Zero conditions = always require approval. Useful for tiny workspaces that want every checkout reviewed.
4. Approvers
Pick one or both:
- All admins - anyone with the admin role can approve. Convenient default.
- Specific users - tick named approvers from your staff list. Use this when you want Finance approving cost-gated workflows and IT lead approving security-sensitive ones.
Any of the listed users can approve - it's an OR, not a chain.
5. What the operator sees
When a workflow matches, the Check-out form still works the same way - operator picks the holder + date + note + submits. But instead of a successful checkout, they get:
"Checkout queued for approval (MacBook Pro 16 sign-off)."
The asset stays unassigned in the meantime.
6. What approvers see
A new badge appears on the Approvals sidebar entry with the pending count. Opening the page shows a tabbed inbox (Pending / Approved / Rejected / Cancelled). Each row has:
- Asset tag + model.
- Planned assignee.
- Requester + time submitted.
- Which workflow matched.
- Approve + Reject (with reason) + Cancel buttons.

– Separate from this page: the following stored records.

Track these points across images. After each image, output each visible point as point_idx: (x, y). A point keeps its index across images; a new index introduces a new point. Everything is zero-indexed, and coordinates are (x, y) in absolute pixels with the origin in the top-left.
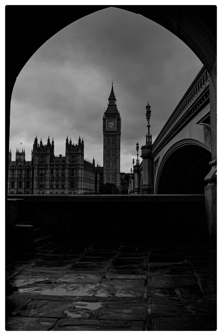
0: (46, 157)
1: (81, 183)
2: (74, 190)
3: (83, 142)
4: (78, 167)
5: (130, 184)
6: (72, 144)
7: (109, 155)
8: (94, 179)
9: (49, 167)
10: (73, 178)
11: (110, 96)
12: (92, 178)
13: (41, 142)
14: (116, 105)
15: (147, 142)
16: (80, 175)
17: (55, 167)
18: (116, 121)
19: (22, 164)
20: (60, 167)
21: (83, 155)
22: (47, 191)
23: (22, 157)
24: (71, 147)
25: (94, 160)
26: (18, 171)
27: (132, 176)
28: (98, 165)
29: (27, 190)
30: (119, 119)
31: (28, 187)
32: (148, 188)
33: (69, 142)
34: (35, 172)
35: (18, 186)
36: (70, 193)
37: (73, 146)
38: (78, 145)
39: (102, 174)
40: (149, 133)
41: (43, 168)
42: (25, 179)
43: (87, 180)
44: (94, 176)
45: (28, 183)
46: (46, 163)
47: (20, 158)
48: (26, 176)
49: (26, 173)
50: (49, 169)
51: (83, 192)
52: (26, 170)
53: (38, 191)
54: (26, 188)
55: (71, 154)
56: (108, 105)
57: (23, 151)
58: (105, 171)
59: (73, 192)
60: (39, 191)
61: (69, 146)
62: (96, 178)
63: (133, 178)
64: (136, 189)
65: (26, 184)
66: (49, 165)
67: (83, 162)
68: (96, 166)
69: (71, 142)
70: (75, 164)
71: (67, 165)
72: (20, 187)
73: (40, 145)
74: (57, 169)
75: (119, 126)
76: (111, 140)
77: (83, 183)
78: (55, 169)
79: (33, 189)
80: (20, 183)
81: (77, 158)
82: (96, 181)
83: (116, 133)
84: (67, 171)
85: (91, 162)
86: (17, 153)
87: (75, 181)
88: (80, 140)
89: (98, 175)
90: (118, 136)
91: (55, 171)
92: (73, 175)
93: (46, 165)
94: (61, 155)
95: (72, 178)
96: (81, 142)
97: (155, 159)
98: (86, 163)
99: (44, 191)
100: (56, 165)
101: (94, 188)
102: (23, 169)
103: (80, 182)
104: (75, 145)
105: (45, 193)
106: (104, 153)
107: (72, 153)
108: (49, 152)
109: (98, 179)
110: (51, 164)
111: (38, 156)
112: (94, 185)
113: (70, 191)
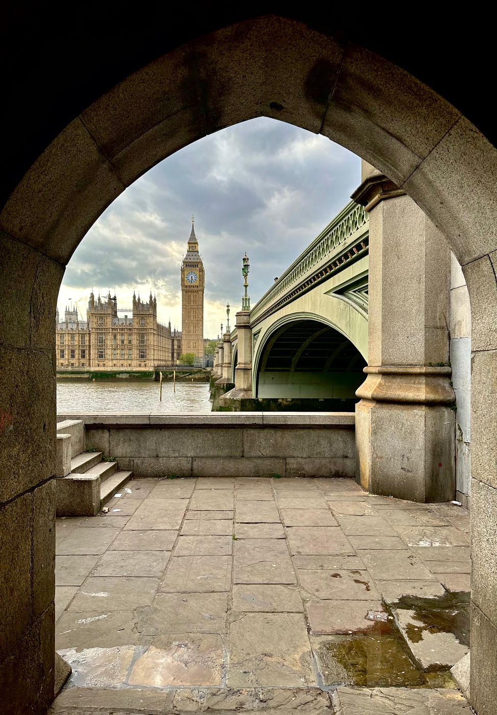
0: (107, 318)
1: (154, 352)
2: (145, 361)
3: (155, 300)
4: (150, 332)
5: (217, 355)
6: (141, 302)
7: (189, 317)
8: (170, 347)
9: (111, 331)
10: (144, 346)
11: (190, 238)
12: (167, 346)
13: (99, 299)
14: (198, 251)
15: (243, 307)
16: (152, 342)
17: (119, 331)
18: (198, 272)
19: (75, 327)
20: (126, 331)
21: (155, 316)
22: (109, 362)
23: (73, 317)
24: (140, 306)
25: (170, 324)
26: (69, 336)
27: (220, 346)
28: (175, 330)
29: (82, 361)
30: (202, 270)
31: (83, 357)
32: (244, 367)
33: (137, 299)
34: (92, 338)
35: (70, 356)
36: (140, 365)
37: (143, 305)
38: (149, 303)
39: (179, 341)
40: (246, 295)
41: (103, 333)
42: (79, 347)
43: (161, 348)
44: (171, 343)
45: (83, 352)
46: (107, 326)
47: (70, 319)
48: (80, 342)
49: (80, 339)
50: (110, 334)
51: (156, 364)
52: (81, 335)
53: (97, 362)
54: (80, 358)
55: (139, 315)
56: (188, 251)
57: (74, 309)
58: (184, 337)
59: (143, 364)
60: (99, 363)
61: (137, 304)
62: (173, 345)
63: (222, 348)
64: (225, 363)
65: (80, 352)
66: (111, 329)
67: (156, 325)
68: (172, 330)
69: (139, 299)
70: (145, 327)
71: (134, 329)
72: (73, 356)
73: (97, 302)
74: (122, 335)
75: (202, 279)
76: (192, 298)
77: (156, 352)
78: (118, 334)
79: (90, 359)
80: (73, 351)
81: (148, 321)
82: (173, 349)
83: (198, 288)
84: (135, 337)
85: (167, 326)
86: (66, 311)
87: (146, 349)
88: (151, 297)
89: (176, 343)
90: (200, 293)
91: (119, 337)
92: (142, 342)
93: (107, 329)
94: (126, 316)
95: (141, 346)
96: (153, 299)
97: (254, 330)
98: (160, 327)
99: (104, 363)
100: (120, 329)
101: (170, 359)
102: (76, 333)
103: (152, 351)
104: (145, 303)
105: (106, 364)
106: (183, 314)
107: (140, 313)
108: (110, 311)
109: (176, 347)
110: (113, 327)
111: (96, 316)
112: (170, 355)
113: (140, 363)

Approve replays the original checkout payload - same assignee, same expected return date, same note. The result is identical to a direct checkout, just gated.
7. Notifications
Approvals fire under the Approvals event group in Slack + Teams - turn it on under /notifications and the channel hears every request and rejection.
Tips
- Don't over-gate - a workflow on every checkout will quickly become a rubber-stamp the team learns to ignore. Reserve approval for cost, sensitive categories, or off-site moves.
- Use priority for narrow exceptions - a "no approval needed for assets going to Sofia HQ" workflow at priority 10 can short-circuit a broad cost rule at priority 100. (You'd express that as a workflow with the matching condition but an empty approver list, so it auto-approves.)
- Approvals workflows are a Business-plan feature.